SEGUNDO.- Alega la entidad Banco Popular Español, S.A., como primer motivo de apelación y reiterando lo ya alegado en el escrito de contestación a la demanda, la inaplicación de la Ley 57/68 al caso de autos, pues considera, en resumen y con base en la doctrina jurisprudencial que cita, que al ser mas de dos las viviendas adquiridas por los mismos compradores, estos deben justificar el carácter residencial de las mismas.
Sobre esta cuestión ya se ha pronunciado la Sentencia de Sec. 4ª de la Audiencia Provincial de Málaga dictada en el Recurso de Apelación 409/2020 de 4 de octubre de 2021 (ROJ: SAP MA 5198/2021) en los siguientes términos:« La primera de las cuestiones que se ha de analizar, invirtiendo el orden seguido en el recurso, es la referente al destino de la vivienda y su prueba.
Estas circunstancias han sido analizadas por la sentencia del TS 161/2018 de 21 de marzo de 2018 , siguiendo la línea de otras, como las sentencias 582/2017 y 33/2018 , y otras precedentes (sentencias 706/2011, de 25 de octubre , 360/2016, de 1 de junio , 420/2016, de 24 de junio , y 675/2016, de 16 de noviembre ), y que esta Sala las ha asumido en la sentencia de 9 de julio de 2020, rec. 220/2019 , entre otras, insistiendo en que la doctrina jurisprudencial es constante al negar la protección de la Ley 57/1968 a los compradores de viviendas con una finalidad inversora, ya sea el comprador profesional o no profesional. Introduce la sentencia citada de 9 de julio de 2020 la doctrina de la sentencia del TS 420/2016 , que dice:
" Dicha exclusión no queda alterada por la referencia a "toda clase de viviendas" en la d. adicional 1.ª de la LOE , pues esta referencia ha de entenderse hecha tanto a las formas de promoción, para comprender así las que "se realicen en régimen de comunidad de propietarios o sociedad cooperativa", sin necesidad de ninguna otra norma especial que así lo disponga, cuanto al régimen de las viviendas, para comprender así no solo las libres sino también las protegidas, sin necesidad tampoco de ninguna norma especial. En definitiva, se ha considerado que la expresión "toda clase de viviendas" elimina cualesquiera dudas que pudieran reducir el nivel de protección de los compradores por razón de la forma de promoción o del régimen de la vivienda que compren, pero no puede equipararse a "toda clase de compradores" para, así, extender la protección a los profesionales del sector inmobiliario o a los compradores especuladores, pues entonces no se entendería la razón de que el art. 7 de la Ley 57/1968 atribuya "el carácter de irrenunciables" a los derechos que la propia Ley 57/1968 otorga a los compradores ("cesionarios").

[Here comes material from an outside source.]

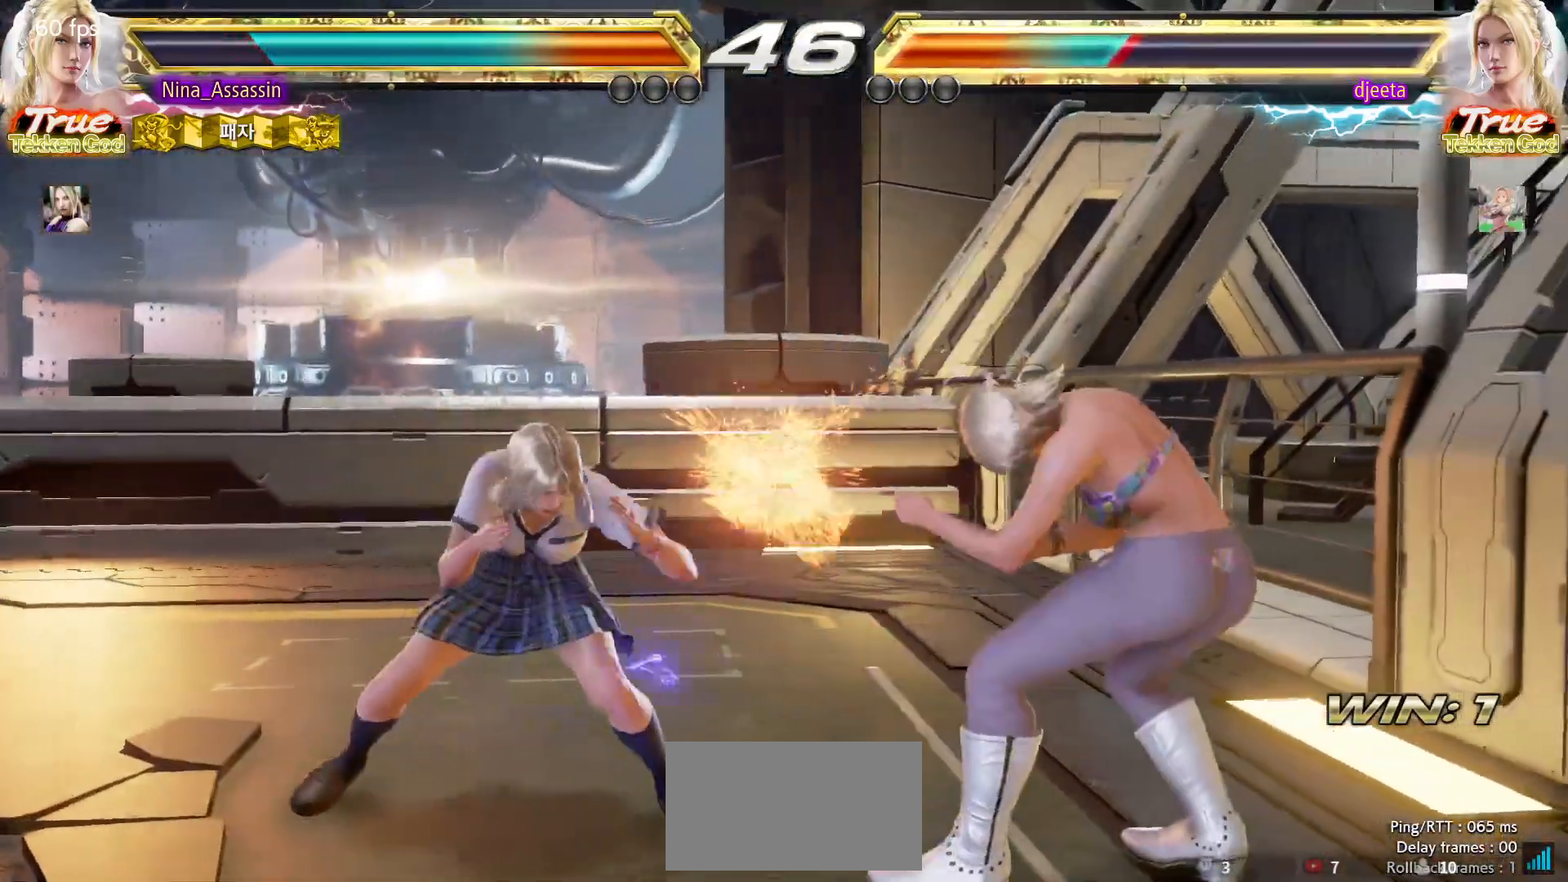
{"dt_ms": 500, "buttons": [], "left_stick": "left", "events": [[483, "left_stick", "left"]]}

A la hora de apreciar la existencia de esa finalidad inversora, la sentencia 360/2016 consideró ajeno al ámbito de protección de la Ley 57/1968 a un promotor inmobiliario inglés que invertía en España comprando viviendas de futura construcción en la provincia de Granada, la 420/2016 ponderó que el comprador había omitido cualquier referencia al destino de las viviendas que pretendía adquirir y la 675/2016 otorgó relevancia, entre otras razones, al hecho de que los compradores ni tan siquiera explicaran en su demanda para qué compraron dos viviendas de alto precio en un mismo conjunto residencial".
Continua diciendo que "no constituye obstáculo para la exclusión de este régimen el hecho de que las partes vendedora y compradora pactaran la obligación de la primera de garantizar la devolución de las cantidades anticipadas con arreglo al régimen de garantías establecido en la Ley 57/1968. Ya la sentencia 706/2011, de 25 de octubre consideró irrelevante que se pactara la constitución de garantías a cargo de la promotora por tratarse de compra destinada a la inversión. Y posteriormente la sentencia 360/2016, de 1 de junio (citada en este mismo sentido por la 33/2018, de 24 de enero), afirmó:
"Lo antedicho no queda desvirtuado por la circunstancia de que esta sala, por ejemplo en la sentencia 486/2015, de 9 de septiembre , admita que el comprador no consumidor y el vendedor puedan pactar en el contrato de compraventa la obligación del vendedor de garantizar la devolución de las cantidades anticipadas y la sujeción de la garantía a lo establecido en la Ley 57/1968, porque en tal caso, como revela la motivación íntegra de dicha sentencia, la sujeción del aval al régimen de la Ley 57/1968 provendrá de lo pactado entre las partes, no de la propia ley ni de su interpretación jurisprudencial".
Así, en el caso de la sentencia 486/2015, de 9 de septiembre , a diferencia del presente caso, el banco sí había entregado a la sociedad compradora el aval por las cantidades anticipadas, y en el de la sentencia 575/2013, de 19 de septiembre , lo que se planteaba era si los compradores tenían o no derecho a resolver el contrato de compraventa por el incumplimiento de la vendedora consistente en no haberles entregado los avales a su debido tiempo.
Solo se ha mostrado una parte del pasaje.